Ouça este conteúdo
Mal dormi na noite passada. Fiquei rolando de um lado para outro na cama e, quando vi, já eram 21h30 da madrugada. A causa da minha insônia foi o vídeo no qual dois tiktokers, ele com 19 anos e ela com 12, dizem que estão namorando – para o espanto de alguns e a indiferença de outros. Logo depois de eu ter publicado meu texto a respeito do assunto, os dois gravaram um pedido de desculpas e disseram que tudo não tinha passado de trollagem, que em internetês significa “pegadinha”.
Não vou entrar aqui na questão quanto à sinceridade ou não da justificativa. Meu instinto velho, cansado, gordo, careca e com uns pelos brancos na barba me leva a crer que todos os envolvidos, principalmente o menino e os pais, sentiram na nuca o bafo quente da lei e da moral pública que, obviamente, jamais veria com condescendência o relacionamento entre um homenzinho e uma pubescente. Mas o instinto é meu e é falho – e não precisa condizer com a realidade.
O que me tirou mesmo o sono foi perceber como temos diante de nós toda uma geração que não mede esforços para se fazer aceita na Internet. Que não avalia as consequências de seus atos e palavras. Que vende sua alma a Mefistófeles em troca de alguns milhares de likes, talvez um milhão de seguidores, e de tudo o que essa exposição precoce e exagerada representa, da sensação avassaladora de aceitação até a inevitável rejeição superlativa.

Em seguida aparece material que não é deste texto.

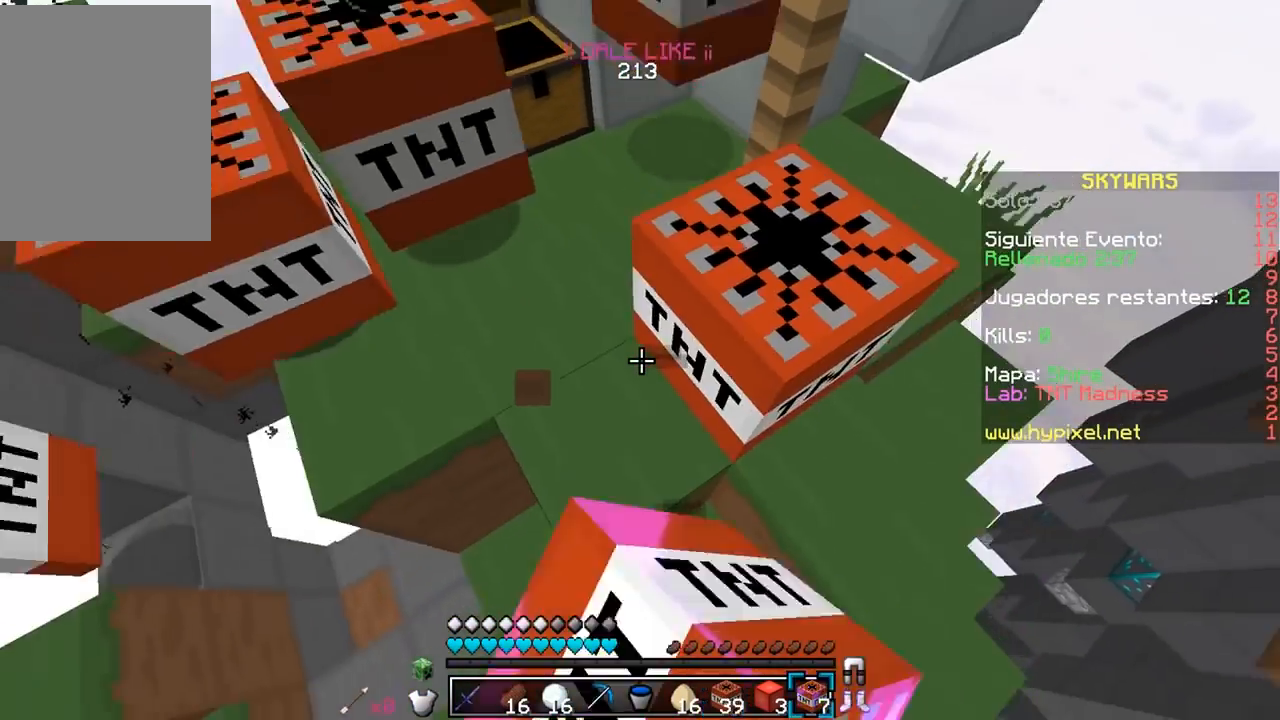
{"keys": ["s"], "mouse": []}
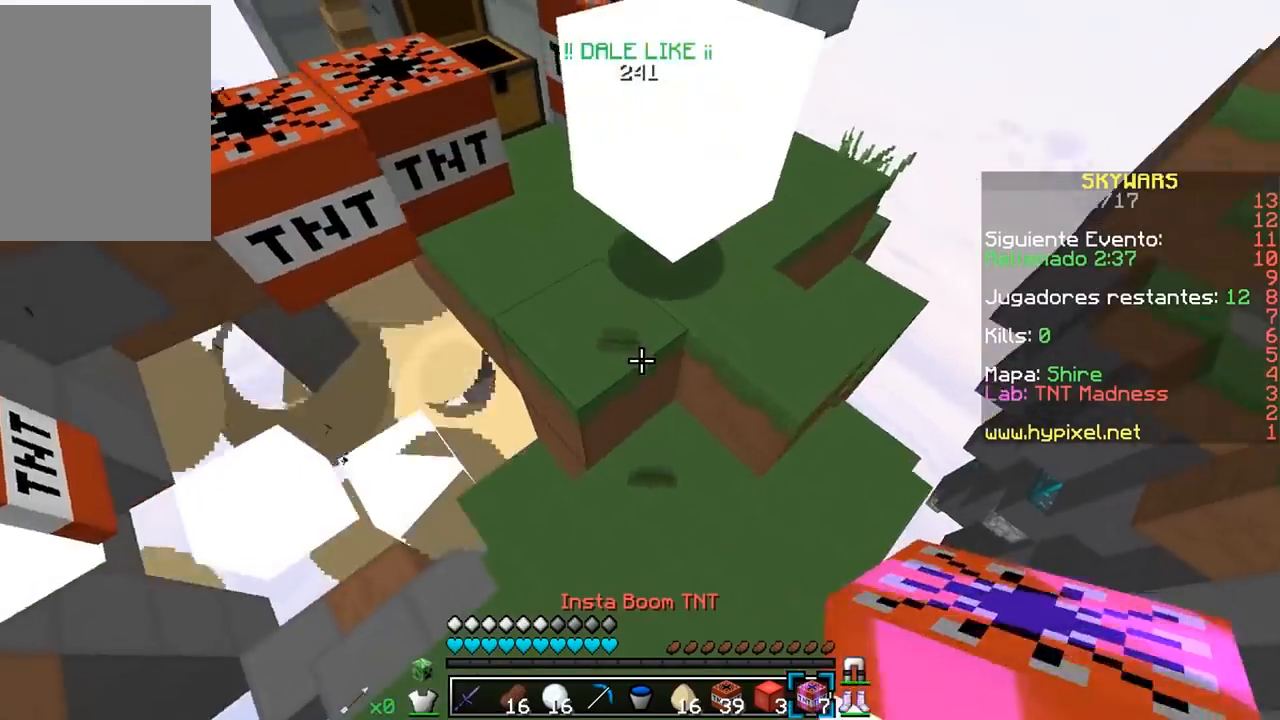
{"keys": ["s"], "mouse": [], "events": [[17, "mouse_right", "down"], [383, "mouse_right", "up"]]}
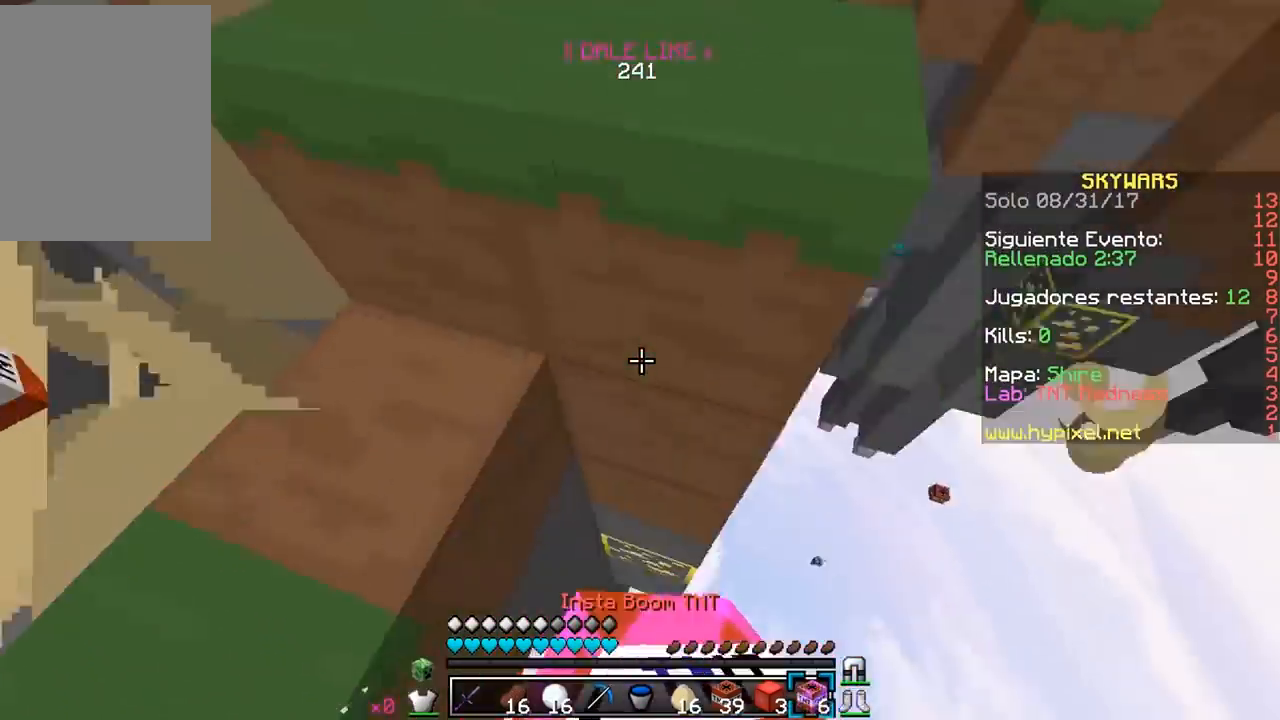
{"keys": ["w"], "mouse": [], "events": [[100, "s", "up"], [367, "w", "down"]]}
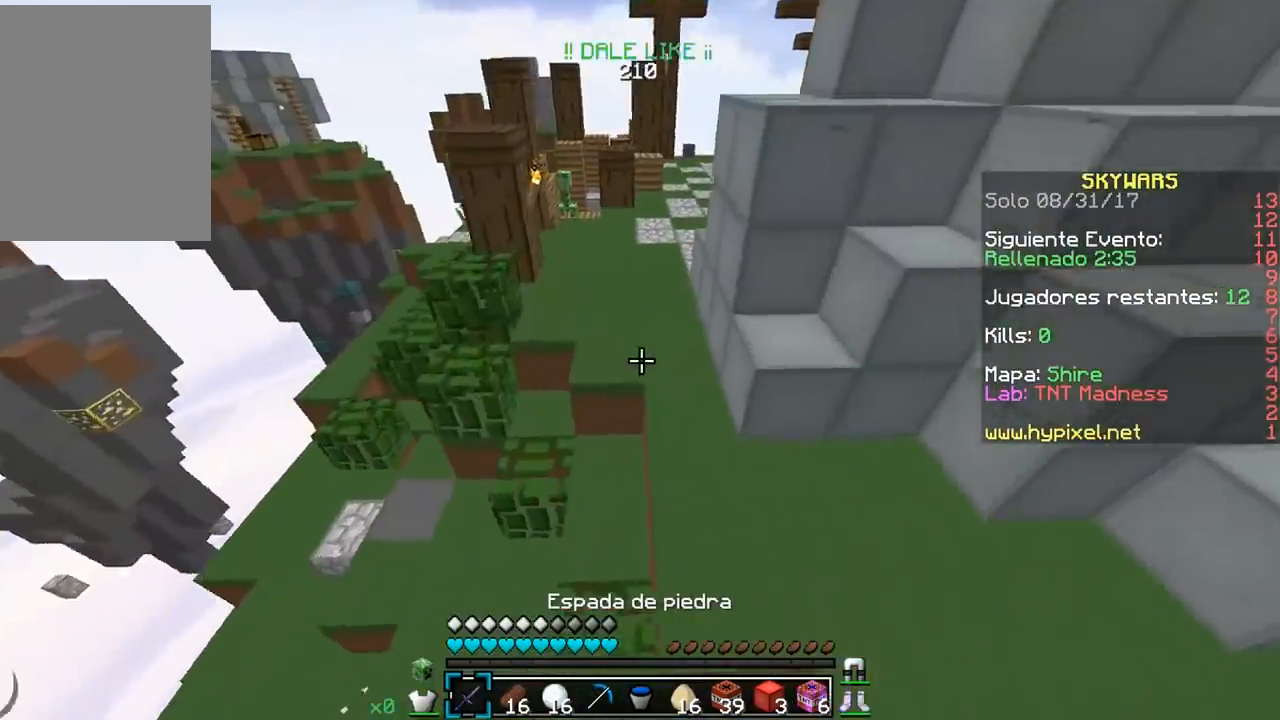
{"keys": ["a", "w"], "mouse": [], "events": [[383, "a", "down"]]}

Fiquei pensando sobretudo no homenzinho de 19 anos. No vídeo em que os tiktokers explicam que tudo não passou de uma brincadeirinha inocente, desculpe aí, foi mal, ele aparece em segundo plano, sorrindo um sorriso nervoso demais, recitando um texto evidentemente ensaiado, com aquela prosódia da Xuxa, fingindo uma calma que beira a estupidez, os olhos vazios, a voz com um quê de trêmulo, como se implorasse para não ser condenado, formal ou informalmente, pela evidente imaturidade.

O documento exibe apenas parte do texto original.